▶ **Your assignment**: Copy each of the following rows exactly as it appears.

▶ **Dataset**:
-- Opening Marker --

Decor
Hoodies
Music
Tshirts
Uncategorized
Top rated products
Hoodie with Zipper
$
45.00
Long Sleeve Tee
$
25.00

-- Closing Marker --

▶ **Response to this exercise**:
Decor
Hoodies
Music
Tshirts
Uncategorized
Top rated products
Hoodie with Zipper
$
45.00
Long Sleeve Tee
$
25.00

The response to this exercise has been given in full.